I’m about to rack off and check my temperature. I found myself agreeing to some extent with Homer P’s take on the Oz Dems. I must also check if my CD player has turned into a turntable and started playing Bachman Turner Overdrive – Greatest Hits.

Nabakov
Nabakov
2022 years ago

So I took what I could get. And b-b-b-baby, you ain’t seen nothing yet.

Which is also a good summary of my views on blogging, political or otherwise. As the B-Lady just pointed out they’re running on joy or complusion. There are no rules, all the yardsticks are self-appointed and what conventions or ettiquette that has evolved, is just that, evolution through online darwinism and market forces. For example, a blogger changing the words of a commentator so it means something else is generally regarded by everyone as something that’s just not done. Partly out of a sense of fair play and but also if yer blog gets a reputation for doing that, then good comments rapidly drop away.

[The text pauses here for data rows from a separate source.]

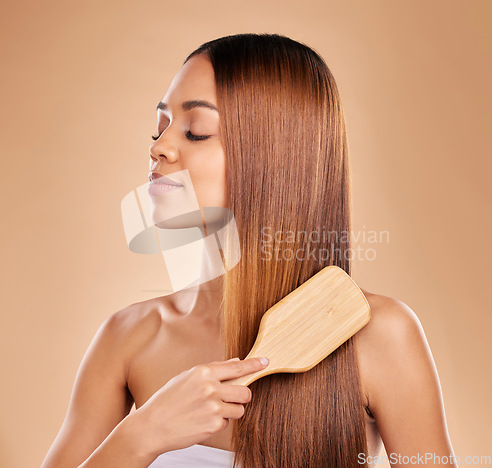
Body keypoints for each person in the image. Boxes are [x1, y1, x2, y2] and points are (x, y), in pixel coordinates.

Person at [42, 33, 456, 468]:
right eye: (159, 126)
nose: (159, 147)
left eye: (196, 132)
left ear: (276, 157)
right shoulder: (127, 340)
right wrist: (141, 435)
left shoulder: (376, 335)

This is the kinda self-enforcing mechanism that podulating internet pundits miss, preferring to talk instead of breaking down a culture of mainstream media gatekeeping and suchlike obviousnesses.

Blogging is a media and medium and neither, all at once. Attempting to muse, speculate and predict what it means and where it is going reminds of the legendary 19th century US Mayor who said he looked forward to the day when every town in America would have its own telephone.

Niall
2022 years ago

Let’s be honest for a moment. Very few Australians actually take an interest in the world outside their own small and compacted lives. Even fewer have writing on the internet as a hobby. Is it any wonder blogging isn’t the ‘you-beaut’ biggie here that it apparently is in the almighty states? We’re a completely different demographic, which is something that many on the right fail to recognise.

Cameron Riley
2022 years ago

Parties have to sell their message to their electorate. The only way they used to be able to do that was either through the media or by stumping in their districts. Blogging/internet enables them another avenue to reach people. Anything that defrays the Mainstream Media’s hold or monopoly on presenting a politician’s message to the people is a good thing IMO.